Neutrality is the state of being that is decidedly impartial. For example, body neutrality is a term coined to, “steer away from the link between physical appearance and self-worth.” Body positivity became a buzzword in 2012, but in many ways, it puts too much pressure on people to love everything about their bodies. Body neutrality, on the other hand, focuses on the more realistic concept that we might not like every part of our body, but we don’t have to. Instead, we can just focus on gratitude for the body we do have and create a healthy relationship between our body and our mind that has nothing to do with self-worth. A more neutral perspective on our minds and bodies has a plethora of benefits that are still being studied. These benefits include but are not limited to: developing a less judgemental mindset, developing greater empathy, lowering stress, understanding yourself better without the lens of comparison, reduced reactionary responses, improved mood, and lower anxiety. A neutral mind is an accepting mind, a mind mentally prepared for both good and bad days, and a mind that does not judge itself based on positivity or negativity.

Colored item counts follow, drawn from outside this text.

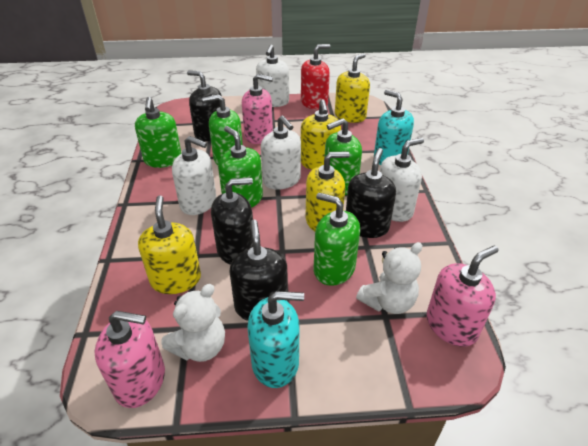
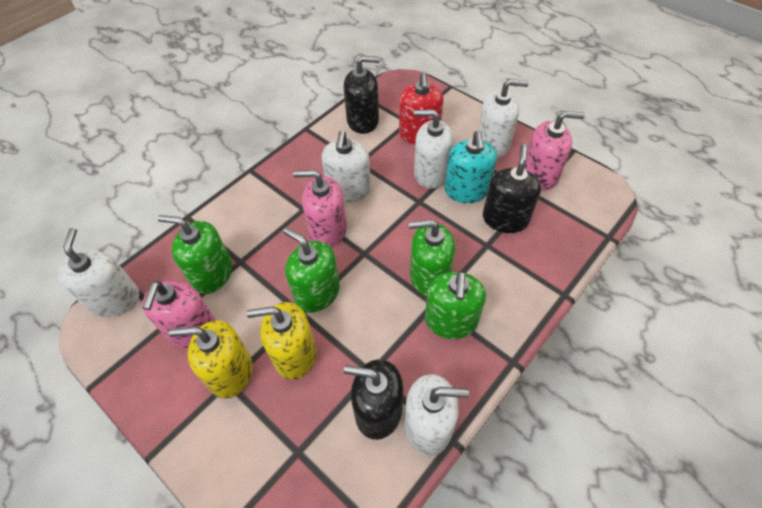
black soap dispenser: [187,70,222,142] [211,178,253,264] [230,220,288,321] [346,148,396,238] = 4 -> [344,56,380,134] [344,359,403,440] [483,144,541,233] = 3
green soap dispenser: [135,97,181,168] [202,94,243,165] [218,126,263,208] [313,193,360,286] [325,118,362,195] = 5 -> [158,215,232,294] [283,227,340,313] [409,219,455,296] [425,271,486,339] = 4
turquoise soap dispenser: [247,291,304,388] [374,90,414,165] = 2 -> [445,130,497,203] = 1
white soap dispenser: [172,136,216,215] [256,44,289,107] [261,115,301,190] [380,138,424,222] = 4 -> [58,228,139,317] [322,131,371,203] [405,374,469,456] [414,110,453,189] [478,79,529,157] = 5
white teddy bear: [161,284,225,362] [356,242,422,314] = 2 -> none = 0
yellow soap dispenser: [138,195,201,294] [301,99,341,170] [306,152,350,231] [335,53,370,123] = 4 -> [169,320,252,399] [246,302,317,380] = 2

Johns Hopkins says, “Resiliency is the ability to adapt to stressful and/or negative situations and losses.” Adaptation is a key feature of the human race, and frankly, we’re pretty good at it. Building resilience with balanced positivity means you’ll have a more realistic expectation of what you need to deal with a situation. Instead of focusing on how someone else would handle an upset, or even how someone else would expect you to handle an upset, you can focus on the healthy ways you know you need to handle it. For example, perhaps you and your coach have identified that self-soothing techniques like counting or aromatherapy work best. Instead of worrying about how your co-worker or parent thinks you should deal with a mental health issue, you’ll have the personal tools you need to move forward. Thus, instead of having a debilitating panic attack made worse by the unnecessary shame of having a panic attack, you’ll be able to remember your personalized coping mechanisms. Plus, if you continue to have a panic attack, your balanced positivity mindset will help you to realize that you are capable of contending with that hurdle, too. A study in 2018 found conclusive data that suggests, “individuals who accept rather than judge their mental experiences may attain better psychological health, in part because acceptance helps them experience less negative emotion in response to stressors.” When you’re mentally prepared for either outcome, they don’t seem pitted against each other as positive or negative. Instead, you are ready for anything that could come your way as a natural part of experiencing life.

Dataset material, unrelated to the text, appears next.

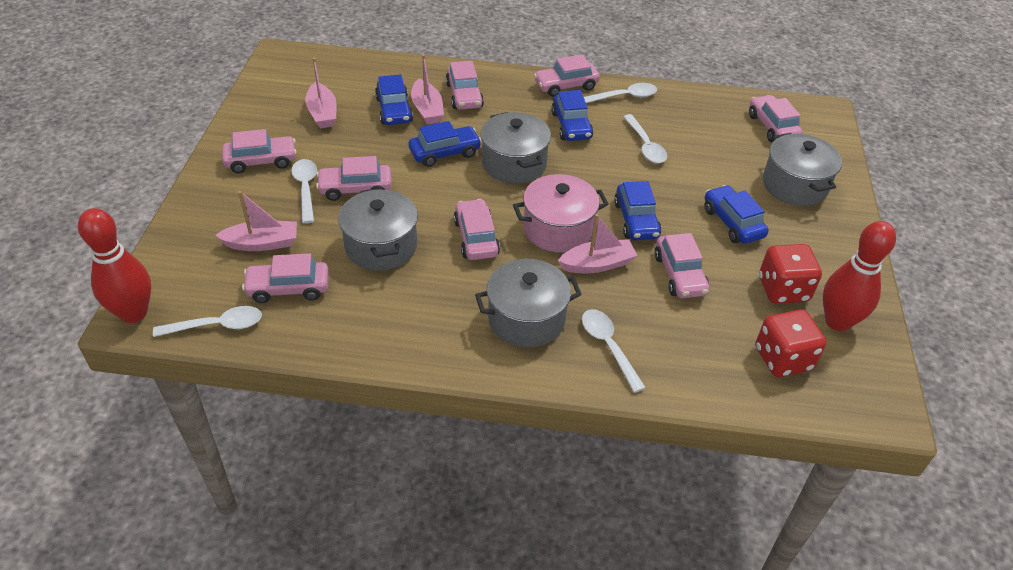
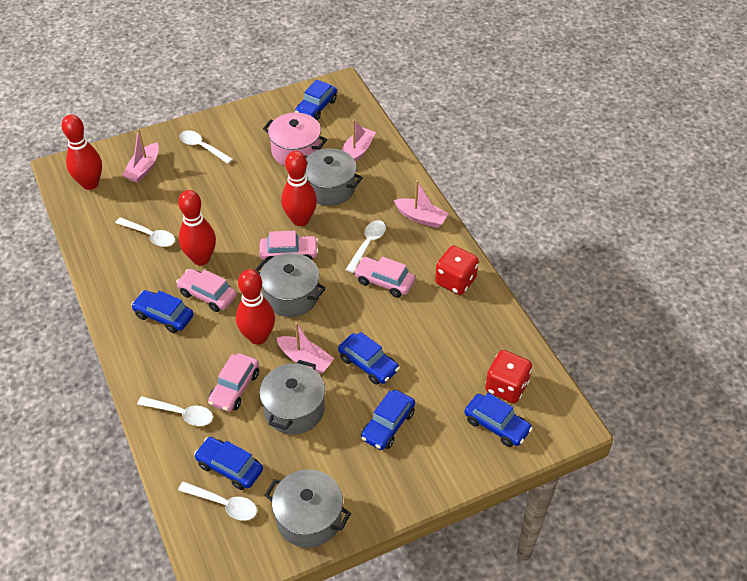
blue car: [375,74,413,125] [409,121,482,167] [551,90,593,141] [614,181,661,240] [704,185,769,244] = 5 -> [131,290,194,333] [194,437,263,490] [295,79,337,121] [338,332,399,385] [361,390,415,450] [464,393,533,447] = 6
pink car: [222,129,297,174] [242,253,329,303] [316,156,392,201] [446,61,484,110] [454,199,500,260] [534,55,600,97] [654,233,709,298] [749,95,803,143] = 8 -> [176,269,237,312] [208,353,259,412] [259,231,318,261] [354,256,415,298] = 4
red bowling pin: [78,208,151,323] [823,221,896,331] = 2 -> [62,115,102,190] [178,190,216,266] [236,269,275,345] [281,151,317,226] = 4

Positivity helps to heal our brains. No, really, balanced positive thinking helps to strengthen our neurons, improving cognition, our ability to focus, analyze data, and to problem solve quickly and creatively. We also have something called neuroplasticity, which affects the way those neurons grow. Researchers found that negativity and shame cause prefrontal cortex growth that fixates on such negativity and shame, while a balanced positivity grows positive reinforcement in the same area of the brain. This means that a positive outlook genuinely helps to positively affect our mental health, but only when it is genuine and not clouded with toxic positivity. You have the power to strengthen your mind with genuine positivity, but remember not to fear negativity. Everything in life is a balance and there is no one good or correct way to embrace that balance.
Positive thinking alone cannot solve all mental health issues, especially if positive thinking is weighed down by societal pressures or expectations. The first step to living with mental health issues is always seeking professional input. However, with a balanced perspective on the relationship between positivity and negativity, positive thinking can help to improve your mental health.